<<<<

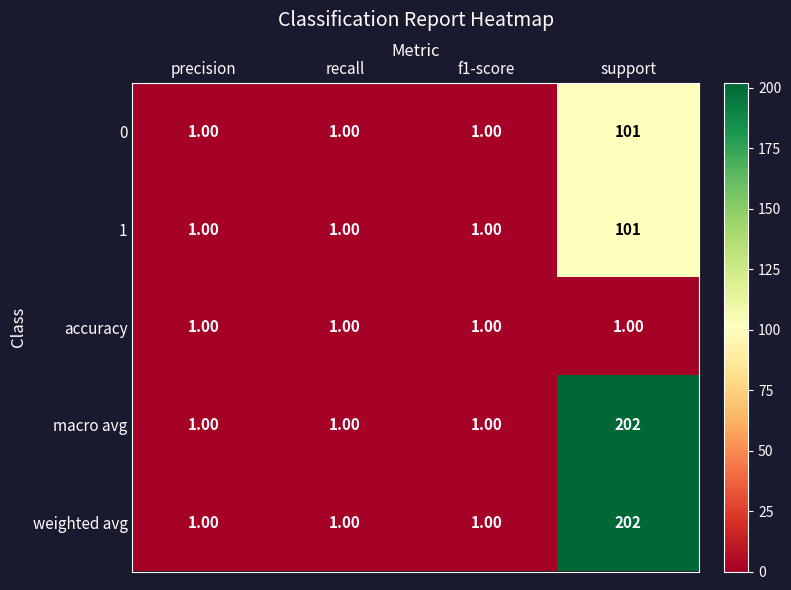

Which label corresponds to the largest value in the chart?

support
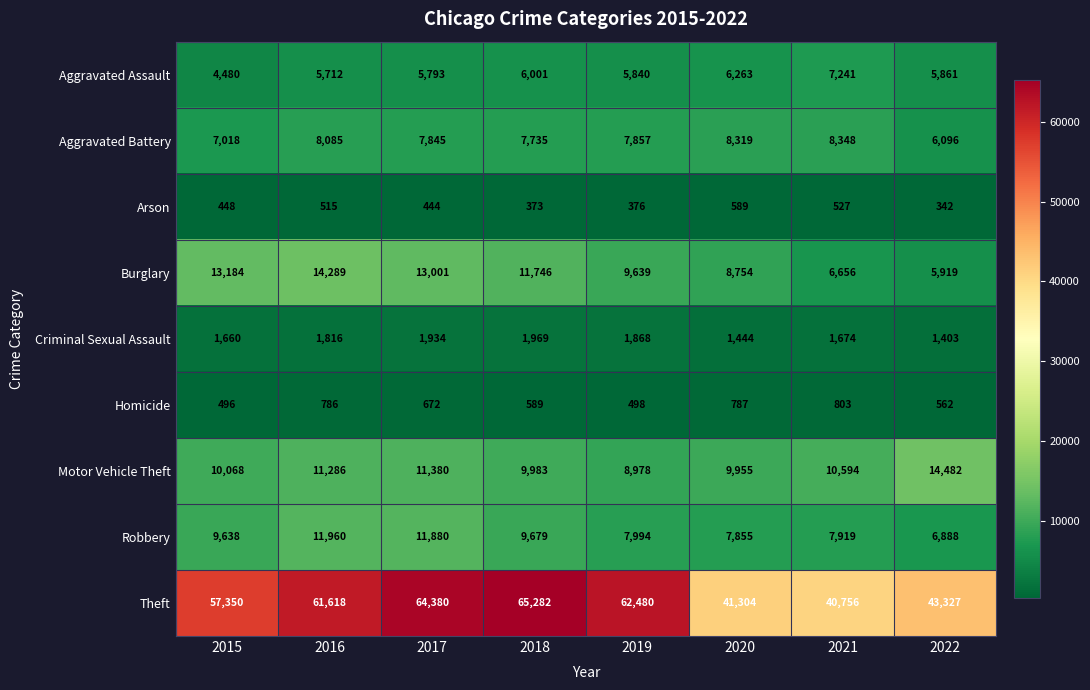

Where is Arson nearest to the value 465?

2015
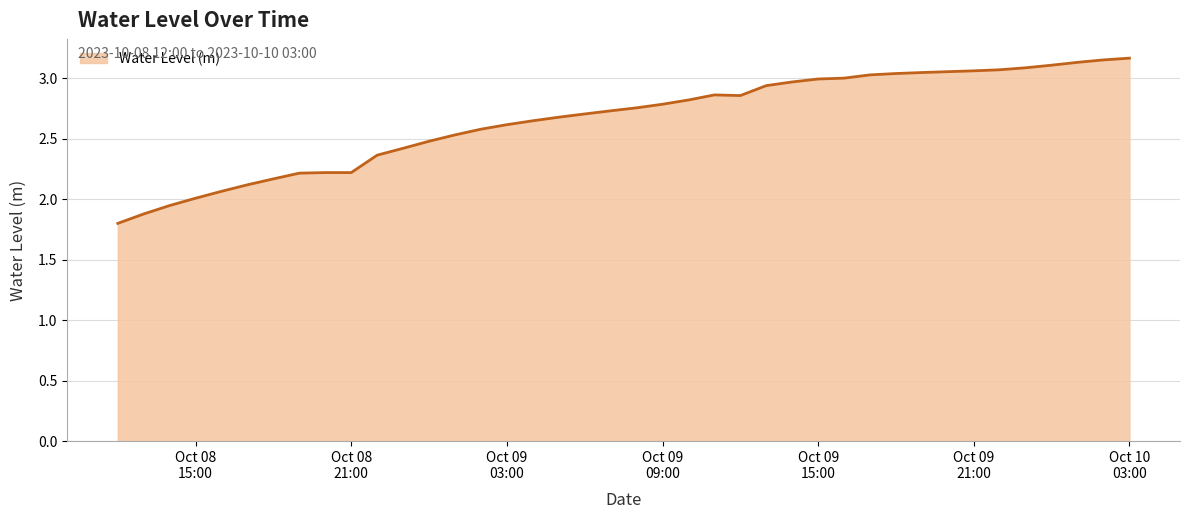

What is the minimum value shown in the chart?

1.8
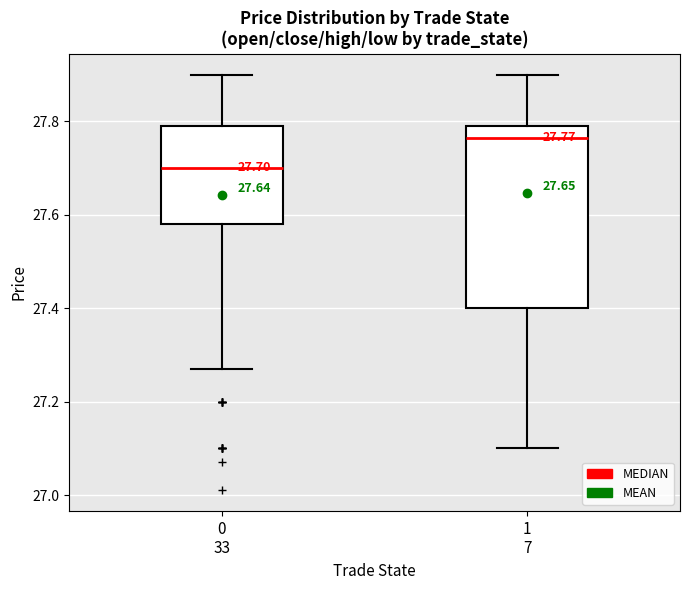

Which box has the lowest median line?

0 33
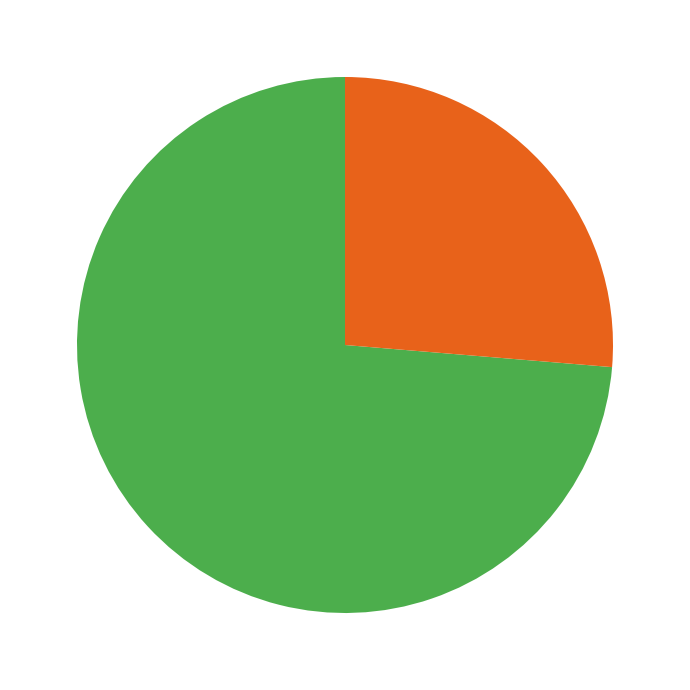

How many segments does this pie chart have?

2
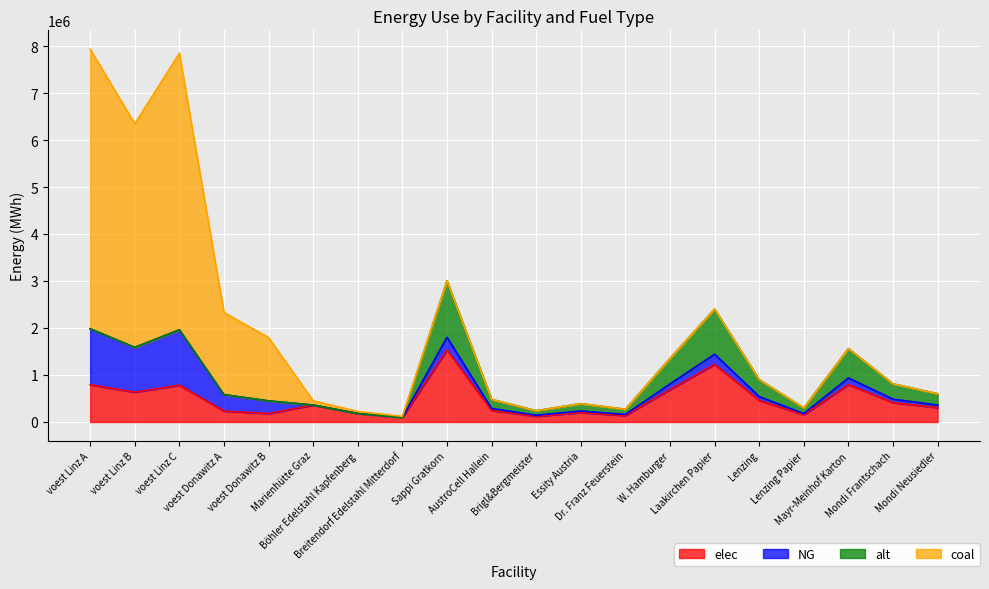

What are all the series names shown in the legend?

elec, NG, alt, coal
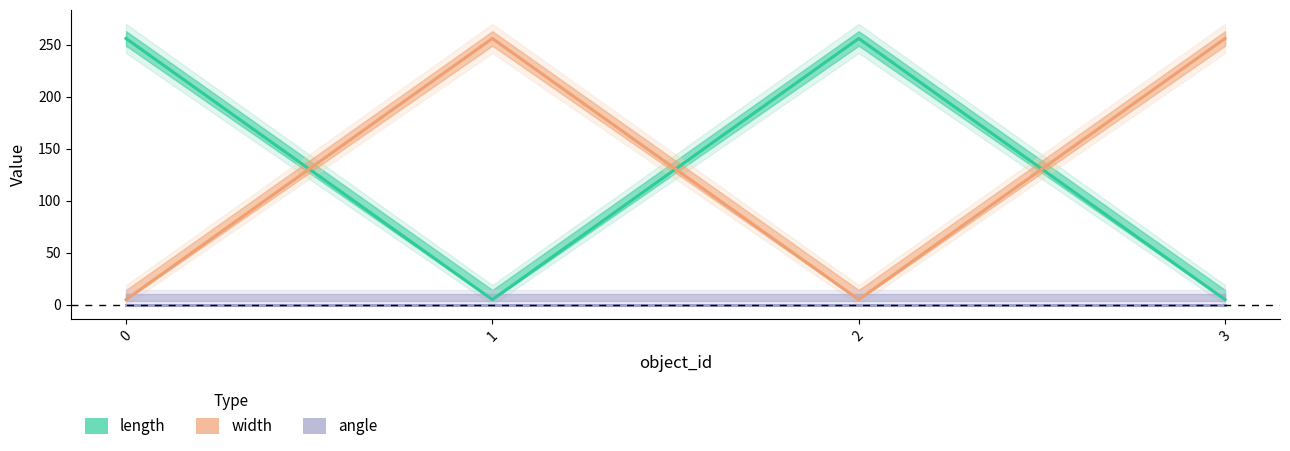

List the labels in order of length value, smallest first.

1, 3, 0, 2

>>>>

* **WYMAGANIA ZADANIA**
Przekształć całe zestawienie powyżej w listę JSON z łańcuchami znaków, po jednym na każdy wiersz, z pominięciem pustych wierszy. Odwołania do obrazków nie powinny się znaleźć w odpowiedzi.

* **ODPOWIEDŹ DO ĆWICZENIA**
[
  "Which label corresponds to the largest value in the chart?",
  "support",
  "Where is Arson nearest to the value 465?",
  "2015",
  "What is the minimum value shown in the chart?",
  "1.8",
  "Which box has the lowest median line?",
  "0 33",
  "How many segments does this pie chart have?",
  "2",
  "What are all the series names shown in the legend?",
  "elec, NG, alt, coal",
  "List the labels in order of length value, smallest first.",
  "1, 3, 0, 2"
]